I am pleased to announce that tidytext 0.1.4 is now on CRAN!
This release of our package for text mining using tidy data principles has an excellent collection of delightfulness in it. First off, all the important functions in tidytext now support support non-standard evaluation through the tidyeval framework.
library(janeaustenr) library(tidytext) library(dplyr) input_var <- quo(text) output_var <- quo(word) data_frame(text = prideprejudice) %>% unnest_tokens(!! output_var, !! input_var)
## # A tibble: 122,204 x 1 ## word ## <chr> ## 1 pride ## 2 and ## 3 prejudice ## 4 by ## 5 jane ## 6 austen ## 7 chapter ## 8 1 ## 9 it ## 10 is ## # ... with 122,194 more rows
I have found the tidyeval framework useful already in my day job when writing functions using dplyr for complex data analysis tasks, so we are glad to have this support in tidytext. The older underscored functions (like
unnest_tokens_()) that took only strings as arguments are still in the package for now, but tidyeval is the way to go, everybody!
Our book website of course contains a lot of information about how to use tidytext, but the pkgdown site has a bit of a different focus in that you can explicitly see all the function documentation and such. Getting this site up and running went extremely smoothly, and I have not worked hard to customize it; this is just all the defaults. In my experience here, the relative bang for one’s buck in setting up a pkgdown site is extremely good.

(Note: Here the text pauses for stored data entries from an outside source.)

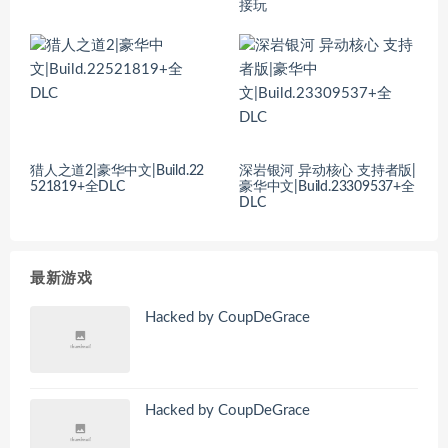
接玩
猎人之道2|豪华中文|Build.22
深岩银河 异动核心 支持者版|
521819+全DLC
豪华中文|Build.23309537+全
DLC
最新游戏
Hacked by CoupDeGrace
Hacked by CoupDeGrace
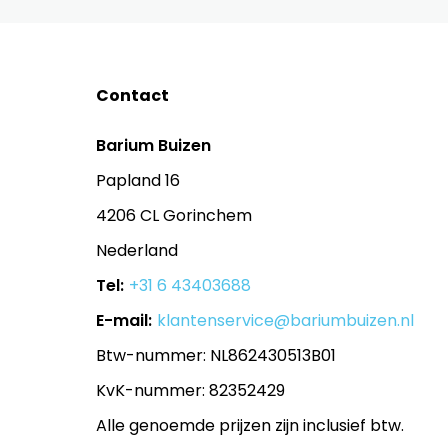
Contact
Barium Buizen
Papland 16
4206 CL Gorinchem
Nederland
Tel:
+31 6 43403688
E-mail:
klantenservice@bariumbuizen.nl
Btw-nummer: NL862430513B01
KvK-nummer: 82352429
Alle genoemde prijzen zijn inclusief btw.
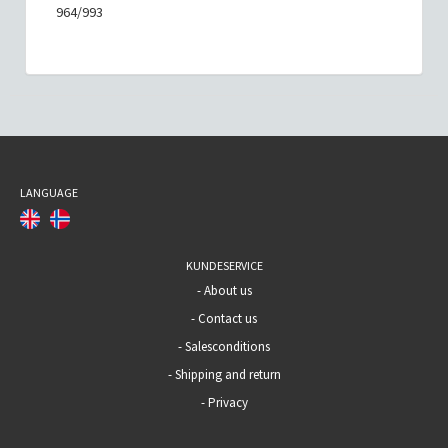
964/993
LANGUAGE
KUNDESERVICE
-
About us
-
Contact us
-
Salesconditions
-
Shipping and return
-
Privacy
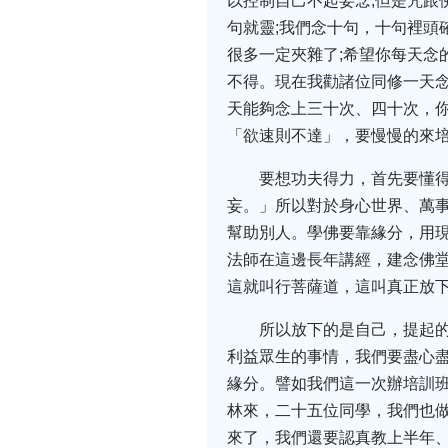
以控制自己不起妄念;但是咒跟
句就靈;我們念十句，十句裡頭
很多一定夾雜了;希望你每天念
不得。現在我勸諸位同修一天
天能夠念上三十次、四十次，
「欲速則不達」，要慢慢的來
要想功夫得力，首先要懂
妄。」所以對於身心世界、萬事
幫助別人。學佛要靠緣分，用現
法師在這邊長年講經，建念佛堂
這就叫行菩薩道，這叫真正放
所以放下的是自己，提起
利益眾生的事情，我們要盡心盡
緣分。譬如我們這一次辦培訓
林來，二十五位同學，我們也
來了，我們還要認真教上半年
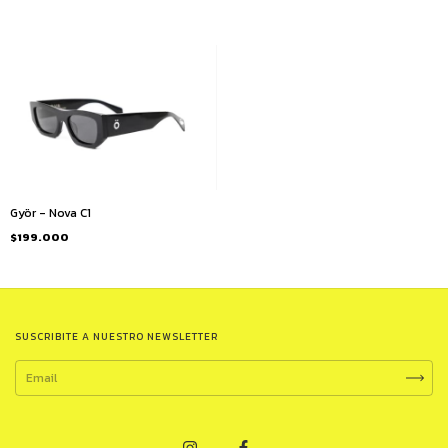
Györ - Nova C1
$199.000
SUSCRIBITE A NUESTRO NEWSLETTER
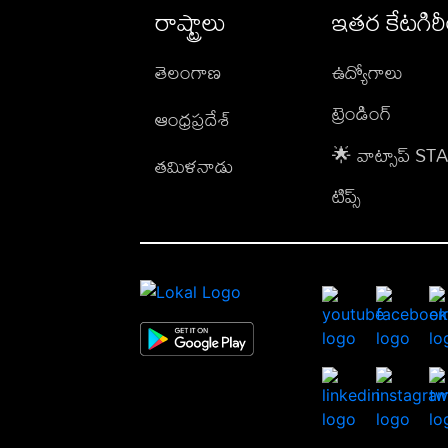
రాష్ట్రాలు
ఇతర కేటగిర
తెలంగాణ
ఉద్యోగాలు
ట్రెండింగ్
ఆంధ్రప్రదేశ్
🌟 వాట్సాప్ S
తమిళనాడు
టిప్స్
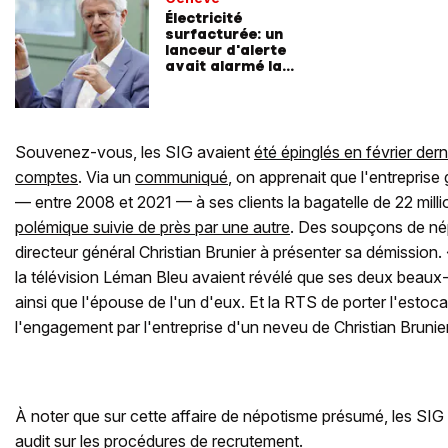
Électricité
surfacturée: un
lanceur d'alerte
avait alarmé la
direction des SIG!
Souvenez-vous, les SIG avaient
été épinglés en février dern
comptes
. Via un
communiqué
, on apprenait que l'entreprise
— entre 2008 et 2021 — à ses clients la bagatelle de 22 mill
polémique suivie de près par une autre
. Des soupçons de nép
directeur général Christian Brunier à présenter sa démission
la télévision Léman Bleu avaient révélé que ses deux beaux-fi
ainsi que l'épouse de l'un d'eux. Et la RTS de porter l'estoc
l'engagement par l'entreprise d'un neveu de Christian Brunie
À noter que sur cette affaire de népotisme présumé, les SIG a
audit sur les procédures de recrutement.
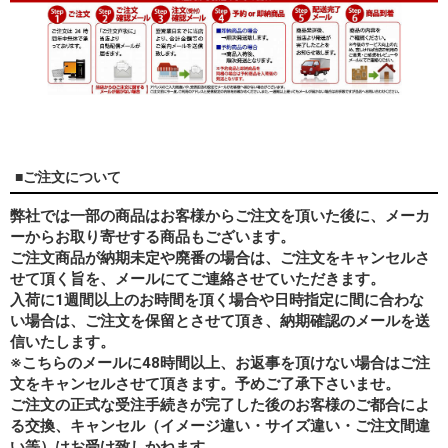
■ご注文について
弊社では一部の商品はお客様からご注文を頂いた後に、メーカ
ーからお取り寄せする商品もございます。
ご注文商品が納期未定や廃番の場合は、ご注文をキャンセルさ
せて頂く旨を、メールにてご連絡させていただきます。
入荷に1週間以上のお時間を頂く場合や日時指定に間に合わな
い場合は、ご注文を保留とさせて頂き、納期確認のメールを送
信いたします。
※こちらのメールに48時間以上、お返事を頂けない場合はご注
文をキャンセルさせて頂きます。予めご了承下さいませ。
ご注文の正式な受注手続きが完了した後のお客様のご都合によ
る交換、キャンセル（イメージ違い・サイズ違い・ご注文間違
い等）はお受け致しかねます。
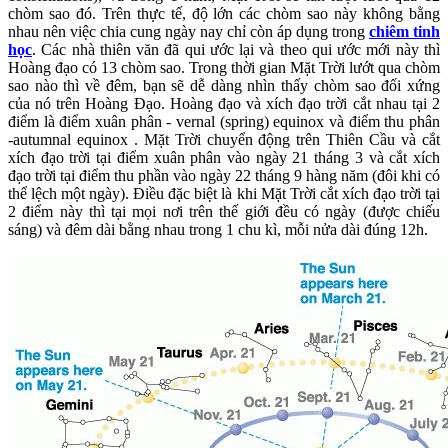
chòm sao đó. Trên thực tế, độ lớn các chòm sao này không bằng
nhau nên việc chia cung ngày nay chỉ còn áp dụng trong
chiêm tinh
học
. Các nhà thiên văn đã qui ước lại và theo qui ước mới này thì
Hoàng đạo có 13 chòm sao. Trong thời gian Mặt Trời lướt qua chòm
sao nào thì về đêm, bạn sẽ dễ dàng nhìn thấy chòm sao đối xứng
của nó trên Hoàng Đạo. Hoàng đạo và xích đạo trời cắt nhau tại 2
điểm là điểm xuân phân - vernal (spring) equinox và điểm thu phân
-autumnal equinox . Mặt Trời chuyển động trên Thiên Cầu và cắt
xích đạo trời tại điểm xuân phân vào ngày 21 tháng 3 và cắt xích
đạo trời tại điểm thu phần vào ngày 22 tháng 9 hàng năm (đôi khi có
thể lệch một ngày). Điều đặc biệt là khi Mặt Trời cắt xích đạo trời tại
2 điểm này thì tại mọi nơi trên thế giới đều có ngày (được chiếu
sáng) và đêm dài bằng nhau trong 1 chu kì, mỗi nửa dài đúng 12h.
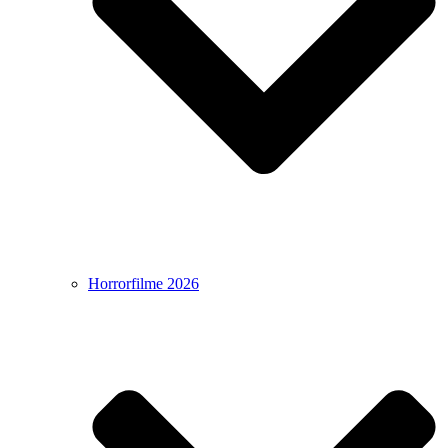
Horrorfilme 2026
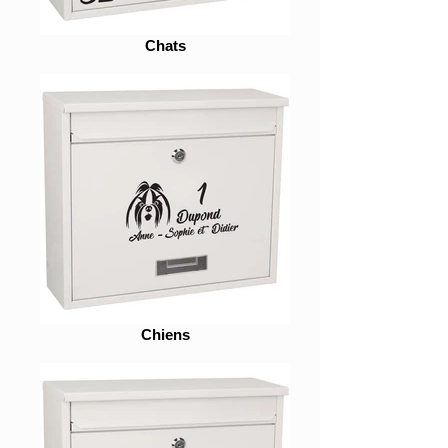
Chats
Chiens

Another exciting addition to this release of tidytext are tidiers and support for Structural Topic Models from the stm package using tidy data principles. I am becoming a real fan of this implementation of topic modeling in R after experimenting with it for a while (no rJava! so fast!) and soon I’ll have a complete code-through with some example text, The Adventures of Sherlock Holmes.